### Problems to solve
- 1) According to the visual storytelling takeaways, why can visual storytelling deliver more impact? Answer in one to three sentences.
- 2) Transcribe the visual storytelling takeaways from "Equally, by delivering" up to and including "medium never could.".

### Source extract
------------------------------

8 takeaways from:
The power of visual storytelling

We recently ran an event with the PPA (Professional Publishers Association) to put a spotlight on the power of visual storytelling.

Here are a series of practical takeaways and tips from the expert speakers who joined us on the day.

Readers want to be informed, inspired and engaged. Visual storytelling is a powerful way to connect deeper with online audiences, across devices.

Visual storytelling can help make the complex easier to understand, and deliver more impact as a result.

See how Euromoney breaks down the data in Game Changer, not Game Over, or how the Telegraph provides deeper geographical and statistical context as the reader scrolls in Fleeing Syria.

Equally, by delivering a more compelling narrative you can drive your audience to take actions, whether simply being more inclined to share a story with their own network, or perhaps donating or adding their name to a cause.

The combination of rich visuals and great writing can also often help to bring to life the emotion and atmosphere of a story in a way a standalone medium never could.

------------------------------

[Stored data entries]

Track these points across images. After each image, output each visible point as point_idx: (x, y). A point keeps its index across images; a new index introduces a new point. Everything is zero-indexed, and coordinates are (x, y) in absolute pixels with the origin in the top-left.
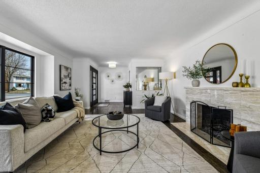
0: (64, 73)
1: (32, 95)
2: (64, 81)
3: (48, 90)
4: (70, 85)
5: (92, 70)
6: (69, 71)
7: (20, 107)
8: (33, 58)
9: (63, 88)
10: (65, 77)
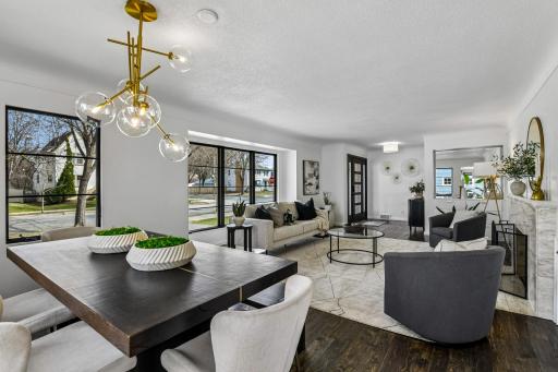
0: (309, 170)
1: (275, 200)
2: (309, 181)
3: (291, 194)
4: (317, 187)
5: (352, 159)
6: (316, 166)
7: (270, 209)
8: (275, 156)
9: (307, 192)
10: (310, 176)
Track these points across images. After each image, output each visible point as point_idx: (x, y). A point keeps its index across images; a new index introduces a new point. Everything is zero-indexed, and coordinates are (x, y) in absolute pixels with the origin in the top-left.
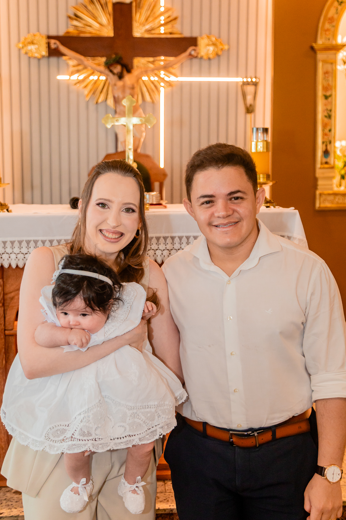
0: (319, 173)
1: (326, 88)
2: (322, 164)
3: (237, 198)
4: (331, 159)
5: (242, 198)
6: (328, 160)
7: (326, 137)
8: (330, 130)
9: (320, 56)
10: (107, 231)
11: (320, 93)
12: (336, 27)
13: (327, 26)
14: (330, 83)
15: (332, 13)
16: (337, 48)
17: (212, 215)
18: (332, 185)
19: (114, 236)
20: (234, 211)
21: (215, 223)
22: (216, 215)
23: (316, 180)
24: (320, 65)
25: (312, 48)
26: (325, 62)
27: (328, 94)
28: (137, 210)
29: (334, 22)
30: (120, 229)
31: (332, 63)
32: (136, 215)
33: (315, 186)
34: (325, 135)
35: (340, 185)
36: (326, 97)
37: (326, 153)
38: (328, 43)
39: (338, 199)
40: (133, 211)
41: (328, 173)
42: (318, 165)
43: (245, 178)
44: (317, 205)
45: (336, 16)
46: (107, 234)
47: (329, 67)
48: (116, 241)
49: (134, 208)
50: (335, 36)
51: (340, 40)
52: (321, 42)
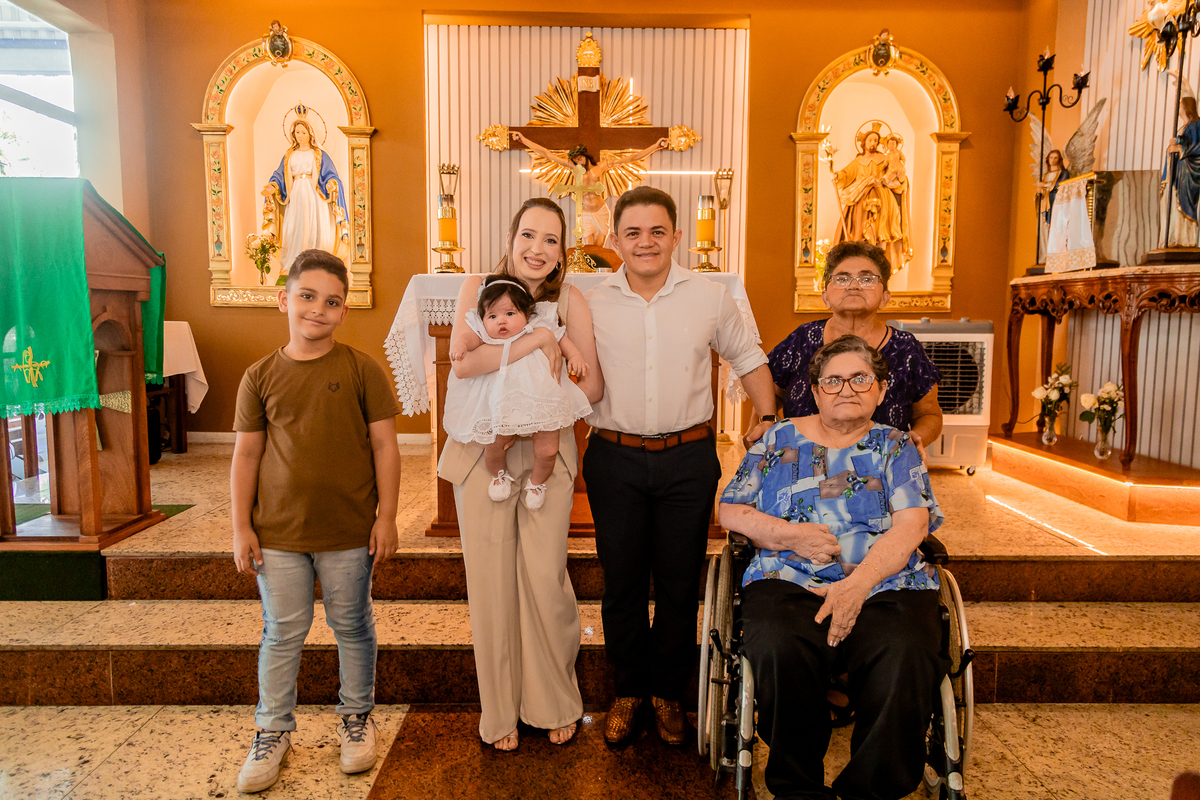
0: (798, 272)
1: (806, 181)
2: (801, 263)
3: (659, 233)
4: (811, 258)
5: (663, 233)
6: (808, 259)
7: (806, 234)
8: (810, 227)
9: (800, 146)
10: (530, 258)
11: (800, 186)
12: (817, 116)
13: (807, 114)
14: (811, 175)
15: (813, 99)
16: (819, 138)
17: (637, 245)
18: (811, 285)
19: (537, 263)
20: (656, 244)
21: (638, 253)
22: (640, 245)
23: (795, 280)
24: (800, 156)
25: (791, 137)
26: (806, 152)
27: (808, 187)
28: (559, 242)
29: (816, 110)
30: (543, 258)
31: (813, 154)
32: (557, 247)
33: (794, 287)
34: (804, 231)
36: (806, 191)
37: (806, 251)
38: (808, 133)
40: (555, 242)
41: (807, 272)
42: (797, 264)
43: (667, 216)
44: (796, 308)
45: (817, 103)
46: (530, 261)
47: (809, 158)
48: (538, 268)
49: (556, 239)
50: (816, 125)
51: (822, 129)
52: (801, 131)
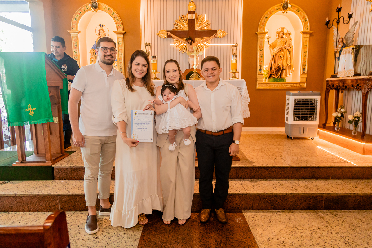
0: (258, 76)
1: (260, 47)
2: (259, 73)
3: (214, 69)
4: (262, 72)
5: (216, 69)
6: (261, 72)
7: (260, 64)
8: (262, 62)
9: (259, 36)
11: (259, 49)
12: (264, 26)
13: (261, 26)
14: (262, 45)
15: (263, 21)
16: (265, 33)
18: (262, 80)
20: (213, 73)
21: (209, 76)
22: (209, 74)
23: (257, 79)
24: (259, 39)
25: (256, 33)
26: (260, 38)
27: (261, 49)
29: (264, 24)
31: (263, 39)
33: (256, 81)
34: (260, 63)
35: (265, 81)
36: (261, 50)
37: (260, 69)
38: (261, 32)
39: (264, 85)
41: (261, 76)
43: (216, 64)
44: (257, 87)
45: (264, 22)
47: (262, 40)
49: (176, 70)
50: (264, 29)
51: (266, 31)
52: (259, 31)
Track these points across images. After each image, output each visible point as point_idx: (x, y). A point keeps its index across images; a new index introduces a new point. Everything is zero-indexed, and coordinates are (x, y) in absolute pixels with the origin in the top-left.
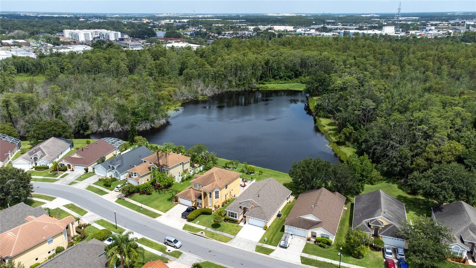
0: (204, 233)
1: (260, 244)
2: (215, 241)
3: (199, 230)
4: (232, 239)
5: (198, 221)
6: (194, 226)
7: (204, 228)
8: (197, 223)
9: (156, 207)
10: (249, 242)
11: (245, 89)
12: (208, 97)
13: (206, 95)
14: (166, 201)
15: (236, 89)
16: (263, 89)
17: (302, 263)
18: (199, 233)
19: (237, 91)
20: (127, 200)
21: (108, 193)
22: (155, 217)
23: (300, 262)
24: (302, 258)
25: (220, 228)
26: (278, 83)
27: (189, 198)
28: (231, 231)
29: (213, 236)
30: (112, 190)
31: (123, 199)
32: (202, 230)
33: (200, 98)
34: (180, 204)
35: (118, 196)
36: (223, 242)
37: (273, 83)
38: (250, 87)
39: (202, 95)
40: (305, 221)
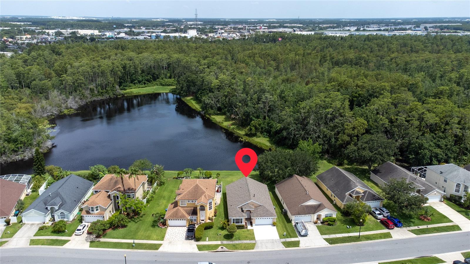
0: (224, 247)
1: (283, 240)
2: (242, 251)
3: (217, 246)
4: (255, 244)
5: (207, 238)
6: (207, 244)
7: (219, 242)
8: (207, 240)
9: (148, 238)
10: (273, 241)
11: (110, 96)
12: (75, 109)
13: (71, 108)
14: (152, 229)
15: (100, 98)
16: (129, 95)
17: (330, 244)
18: (219, 249)
19: (101, 100)
20: (104, 241)
21: (69, 240)
22: (157, 249)
23: (328, 243)
24: (326, 240)
25: (234, 238)
26: (139, 88)
27: (182, 218)
28: (247, 237)
29: (235, 247)
30: (70, 235)
31: (98, 241)
32: (220, 245)
33: (66, 112)
34: (170, 227)
35: (86, 240)
36: (250, 249)
37: (134, 88)
38: (114, 94)
39: (67, 109)
40: (308, 207)
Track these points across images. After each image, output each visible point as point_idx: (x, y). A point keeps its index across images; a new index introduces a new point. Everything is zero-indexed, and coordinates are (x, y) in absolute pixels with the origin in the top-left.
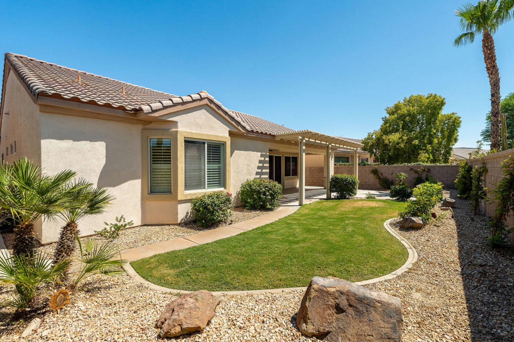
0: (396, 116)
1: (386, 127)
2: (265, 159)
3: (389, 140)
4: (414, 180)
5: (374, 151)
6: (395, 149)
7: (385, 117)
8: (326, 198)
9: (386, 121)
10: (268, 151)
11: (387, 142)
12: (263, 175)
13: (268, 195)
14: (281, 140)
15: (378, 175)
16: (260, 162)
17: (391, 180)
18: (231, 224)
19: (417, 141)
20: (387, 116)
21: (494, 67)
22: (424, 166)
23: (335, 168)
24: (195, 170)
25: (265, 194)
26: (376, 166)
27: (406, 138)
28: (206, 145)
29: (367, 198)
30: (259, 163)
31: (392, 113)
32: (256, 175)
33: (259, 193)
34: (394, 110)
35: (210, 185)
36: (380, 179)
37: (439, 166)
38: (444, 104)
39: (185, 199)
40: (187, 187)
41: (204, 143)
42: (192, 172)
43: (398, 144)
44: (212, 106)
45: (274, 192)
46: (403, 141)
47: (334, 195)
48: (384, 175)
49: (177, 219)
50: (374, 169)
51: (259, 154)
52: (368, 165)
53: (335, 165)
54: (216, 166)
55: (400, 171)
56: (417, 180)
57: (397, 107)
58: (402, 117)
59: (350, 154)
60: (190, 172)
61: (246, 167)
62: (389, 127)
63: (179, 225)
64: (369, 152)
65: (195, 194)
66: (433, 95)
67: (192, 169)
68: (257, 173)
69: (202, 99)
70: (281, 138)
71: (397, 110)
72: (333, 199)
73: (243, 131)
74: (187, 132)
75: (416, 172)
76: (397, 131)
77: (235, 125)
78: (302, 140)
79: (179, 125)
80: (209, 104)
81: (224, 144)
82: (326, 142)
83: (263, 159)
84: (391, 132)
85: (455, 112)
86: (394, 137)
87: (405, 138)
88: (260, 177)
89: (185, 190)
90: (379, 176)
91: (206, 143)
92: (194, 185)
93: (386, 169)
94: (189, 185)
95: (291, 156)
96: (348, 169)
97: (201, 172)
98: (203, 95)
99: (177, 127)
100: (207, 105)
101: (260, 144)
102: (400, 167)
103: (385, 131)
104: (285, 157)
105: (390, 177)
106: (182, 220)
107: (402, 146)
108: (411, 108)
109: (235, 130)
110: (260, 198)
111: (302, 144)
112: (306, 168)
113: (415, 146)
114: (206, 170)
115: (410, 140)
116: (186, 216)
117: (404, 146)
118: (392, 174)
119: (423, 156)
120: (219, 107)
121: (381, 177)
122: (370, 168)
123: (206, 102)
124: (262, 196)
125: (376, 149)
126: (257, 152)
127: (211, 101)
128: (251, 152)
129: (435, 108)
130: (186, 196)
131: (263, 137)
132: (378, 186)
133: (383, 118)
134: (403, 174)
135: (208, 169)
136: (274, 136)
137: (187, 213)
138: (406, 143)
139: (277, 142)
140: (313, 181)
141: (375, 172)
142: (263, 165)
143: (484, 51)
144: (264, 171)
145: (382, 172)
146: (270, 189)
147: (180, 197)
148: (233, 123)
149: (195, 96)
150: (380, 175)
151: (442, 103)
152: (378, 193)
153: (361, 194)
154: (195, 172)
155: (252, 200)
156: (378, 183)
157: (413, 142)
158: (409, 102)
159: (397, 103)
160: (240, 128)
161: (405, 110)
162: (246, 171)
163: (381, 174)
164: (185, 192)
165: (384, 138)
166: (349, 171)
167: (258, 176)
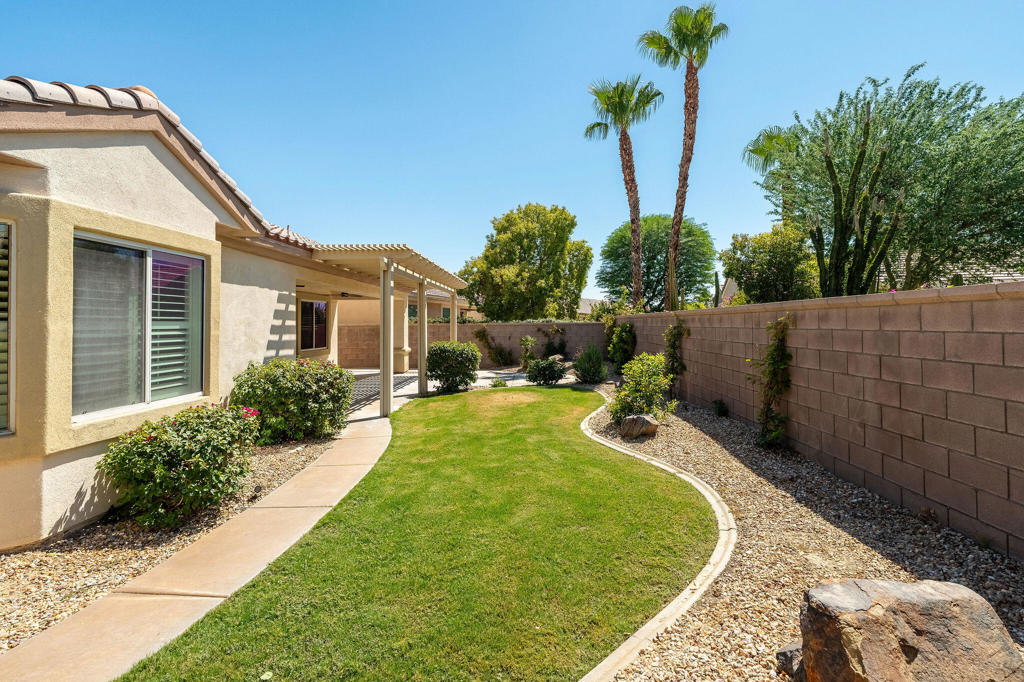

------------------------------

### Activity answers
- 1) Visual storytelling can deliver more impact because it helps make complex material easier to understand.

- 2)
Equally, by delivering a more compelling narrative you can drive your audience to take actions, whether simply being more inclined to share a story with their own network, or perhaps donating or adding their name to a cause.

The combination of rich visuals and great writing can also often help to bring to life the emotion and atmosphere of a story in a way a standalone medium never could.